I was once told by my father that nursing is about the next question. If a patient says,"Well my side kinda hurts," you will need to have your next question lined up instead of just giving them pain meds. Who, what, when, where, why, how long- always be asking these next questions and you can get to the root of a problem and treat that.

Communicating with a Doctor

Communication with a doctor is completely different from communication with a patient. Nobody likes having their time wasted. Be precise, anticipate what he needs to know, have it prepared before you call, and anticipate what he doesn't know he needs to know. Always have a recent set of vitals, a list of medication, allergies, and pertinent information about your patient’s current status ready and written right in front of you. There are few things a doctor hates more than to get a call in the middle of the night only for you to say,"hold on, I'll check."
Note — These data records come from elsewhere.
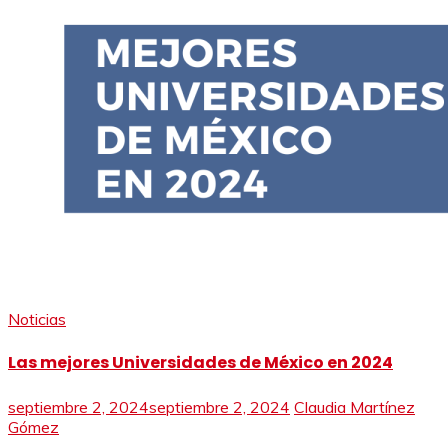
Noticias
Las mejores Universidades de México en 2024
septiembre 2, 2024
septiembre 2, 2024
Claudia Martínez
Gómez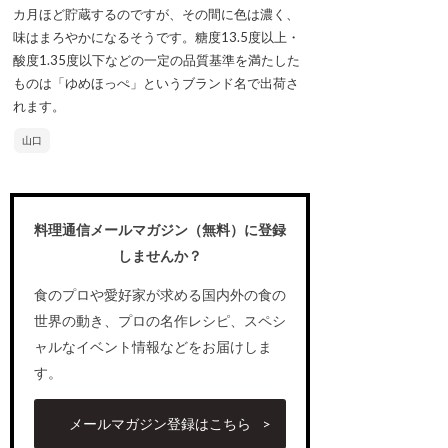
カ月ほど貯蔵するのですが、その間に色は濃く、
味はまろやかになるそうです。糖度13.5度以上・
酸度1.35度以下などの一定の品質基準を満たした
ものは「ゆめほっぺ」というブランド名で出荷さ
れます。
山口
料理通信メールマガジン（無料）に登録
しませんか？
食のプロや愛好家が求める国内外の食の
世界の動き、プロの名作レシピ、スペシ
ャルなイベント情報などをお届けしま
す。
メールマガジン登録はこちら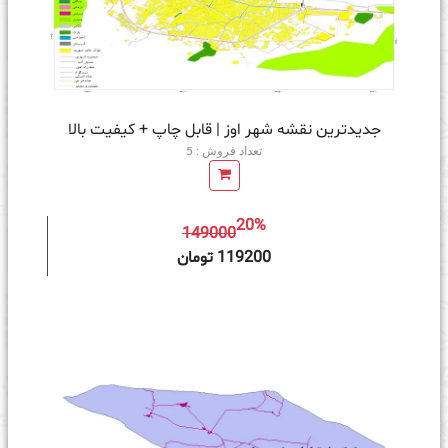
جدیدترین نقشه شهر اوز | قابل چاپ + کیفیت بالا
تعداد فروش : 5
20%
149000
ه سبد خرید
119200 تومان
Communicating with Loved Ones

Communication with the family is also very important. Many people forget that while treating the patient, the family is also in need of treatment at times. Therapeutic communication with the family can go a long way in helping the patient get better as well. Listen, listen, listen. A lot of times the patient isn't able to get their needs across as much as their family who know them very well can do. The family is a vital part of the patient’s life and they can provide a lot of insight, even if it's the toddler who says,"Mommy kept holding her left side when we play." Do not underestimate the amount of pertinent information you can pick up from the family.

I have learned these two aspects, time management and communication, can be two of the most important skills needed when it comes to a nursing career. They set you up for success with a strong platform to work off of. If you have this foundation to work from you can build up from there with your nursing skills, knowledge, and teamwork. It is never to early to start developing these skills, so start now.